**Directions:**
Rewrite every line of the items from the line with "right wrist: (465, 313, -8)" through the end of the items, and shift each number in the keypoint points (both pixel coordinates and the depth value) up by 75. Copy all other lines as they are, with the person boxes unchanged.

————

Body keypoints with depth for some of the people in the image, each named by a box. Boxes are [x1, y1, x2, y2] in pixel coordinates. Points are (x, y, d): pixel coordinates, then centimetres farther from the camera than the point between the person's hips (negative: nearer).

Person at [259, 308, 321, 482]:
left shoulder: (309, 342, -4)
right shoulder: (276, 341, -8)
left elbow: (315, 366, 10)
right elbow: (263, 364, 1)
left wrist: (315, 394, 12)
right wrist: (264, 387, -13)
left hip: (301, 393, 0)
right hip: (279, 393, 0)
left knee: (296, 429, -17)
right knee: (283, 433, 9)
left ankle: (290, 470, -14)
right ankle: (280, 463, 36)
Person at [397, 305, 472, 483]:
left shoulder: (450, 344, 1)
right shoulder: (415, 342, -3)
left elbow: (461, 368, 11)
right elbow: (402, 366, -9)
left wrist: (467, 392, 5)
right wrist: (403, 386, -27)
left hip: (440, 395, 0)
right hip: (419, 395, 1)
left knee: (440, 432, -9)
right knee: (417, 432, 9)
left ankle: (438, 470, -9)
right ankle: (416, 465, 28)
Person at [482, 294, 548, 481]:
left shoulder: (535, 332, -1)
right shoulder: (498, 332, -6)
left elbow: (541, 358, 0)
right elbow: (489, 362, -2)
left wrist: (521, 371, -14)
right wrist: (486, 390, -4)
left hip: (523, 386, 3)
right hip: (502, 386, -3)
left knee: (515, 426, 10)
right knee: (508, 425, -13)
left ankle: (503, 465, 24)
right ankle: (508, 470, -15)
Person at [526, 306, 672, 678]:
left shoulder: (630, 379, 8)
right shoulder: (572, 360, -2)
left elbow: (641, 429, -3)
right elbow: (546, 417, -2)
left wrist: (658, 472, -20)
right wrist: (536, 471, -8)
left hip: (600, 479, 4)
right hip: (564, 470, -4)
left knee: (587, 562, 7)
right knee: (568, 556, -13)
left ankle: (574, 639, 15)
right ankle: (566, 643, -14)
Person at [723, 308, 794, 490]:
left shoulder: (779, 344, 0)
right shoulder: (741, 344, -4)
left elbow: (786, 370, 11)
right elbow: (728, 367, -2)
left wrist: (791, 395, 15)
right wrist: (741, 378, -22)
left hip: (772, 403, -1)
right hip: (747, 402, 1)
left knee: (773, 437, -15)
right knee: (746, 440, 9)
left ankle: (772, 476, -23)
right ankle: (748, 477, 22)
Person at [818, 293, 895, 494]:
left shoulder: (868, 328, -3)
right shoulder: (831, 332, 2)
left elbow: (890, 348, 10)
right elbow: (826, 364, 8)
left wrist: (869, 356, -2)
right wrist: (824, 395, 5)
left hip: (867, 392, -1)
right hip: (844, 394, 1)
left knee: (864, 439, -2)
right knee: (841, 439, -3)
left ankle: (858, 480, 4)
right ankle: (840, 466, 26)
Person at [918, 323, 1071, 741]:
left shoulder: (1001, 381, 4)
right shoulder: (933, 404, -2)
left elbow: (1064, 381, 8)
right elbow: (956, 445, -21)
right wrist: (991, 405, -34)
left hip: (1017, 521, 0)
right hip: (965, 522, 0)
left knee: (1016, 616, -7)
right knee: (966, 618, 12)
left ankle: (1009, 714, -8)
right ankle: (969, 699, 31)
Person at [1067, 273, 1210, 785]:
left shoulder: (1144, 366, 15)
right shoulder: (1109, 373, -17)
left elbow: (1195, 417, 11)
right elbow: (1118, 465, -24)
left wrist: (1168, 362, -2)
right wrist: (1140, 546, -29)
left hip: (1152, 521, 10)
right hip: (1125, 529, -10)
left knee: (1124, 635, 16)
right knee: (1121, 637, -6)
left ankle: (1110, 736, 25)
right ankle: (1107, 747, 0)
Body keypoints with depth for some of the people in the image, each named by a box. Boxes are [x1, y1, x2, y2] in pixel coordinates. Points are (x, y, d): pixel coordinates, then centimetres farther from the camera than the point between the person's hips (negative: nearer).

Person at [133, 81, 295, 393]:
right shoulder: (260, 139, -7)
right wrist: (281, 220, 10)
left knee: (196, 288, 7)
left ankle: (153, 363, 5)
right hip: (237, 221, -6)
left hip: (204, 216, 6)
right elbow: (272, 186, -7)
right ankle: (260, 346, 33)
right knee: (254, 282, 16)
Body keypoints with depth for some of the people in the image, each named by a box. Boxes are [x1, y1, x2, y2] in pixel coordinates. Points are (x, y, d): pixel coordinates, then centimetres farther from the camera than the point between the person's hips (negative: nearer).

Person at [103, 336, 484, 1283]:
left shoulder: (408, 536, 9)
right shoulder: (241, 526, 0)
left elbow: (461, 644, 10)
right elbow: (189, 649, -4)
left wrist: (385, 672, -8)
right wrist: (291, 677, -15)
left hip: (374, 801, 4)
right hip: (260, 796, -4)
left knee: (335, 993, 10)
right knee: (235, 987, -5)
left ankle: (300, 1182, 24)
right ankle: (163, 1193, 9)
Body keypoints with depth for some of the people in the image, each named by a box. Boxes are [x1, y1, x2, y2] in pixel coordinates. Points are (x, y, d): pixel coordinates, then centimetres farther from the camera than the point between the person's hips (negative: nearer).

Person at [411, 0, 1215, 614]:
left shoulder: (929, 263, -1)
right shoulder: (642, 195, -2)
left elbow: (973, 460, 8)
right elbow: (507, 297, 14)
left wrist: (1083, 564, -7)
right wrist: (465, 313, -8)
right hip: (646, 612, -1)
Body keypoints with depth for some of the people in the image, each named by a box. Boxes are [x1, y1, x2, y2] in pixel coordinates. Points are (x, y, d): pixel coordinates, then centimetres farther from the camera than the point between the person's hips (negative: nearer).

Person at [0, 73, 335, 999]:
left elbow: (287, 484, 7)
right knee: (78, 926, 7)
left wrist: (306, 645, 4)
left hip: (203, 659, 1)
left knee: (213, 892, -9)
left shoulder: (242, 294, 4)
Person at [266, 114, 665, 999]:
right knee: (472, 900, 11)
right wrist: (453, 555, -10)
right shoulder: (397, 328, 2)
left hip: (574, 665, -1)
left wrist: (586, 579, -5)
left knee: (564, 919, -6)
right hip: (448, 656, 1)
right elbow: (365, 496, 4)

————

**Response to this task:**
right wrist: (540, 388, 67)
right hip: (721, 687, 74)
Body keypoints with depth for some of the people in the image, each named by a box. Boxes are [x1, y1, x2, y2] in pixel coordinates. Points are (x, y, d): pixel coordinates, then centimetres farther from the camera than the point between the person's hips (negative: nearer).

Person at [0, 73, 335, 999]:
left elbow: (362, 559, 82)
right knee: (153, 1001, 82)
left wrist: (381, 720, 79)
left hip: (278, 734, 76)
left knee: (288, 967, 66)
left shoulder: (317, 369, 79)
Person at [266, 114, 665, 999]:
right knee: (547, 975, 86)
right wrist: (528, 630, 65)
right shoulder: (472, 403, 77)
left hip: (649, 740, 74)
left wrist: (661, 654, 70)
left knee: (639, 994, 69)
right hip: (523, 731, 76)
right elbow: (440, 571, 79)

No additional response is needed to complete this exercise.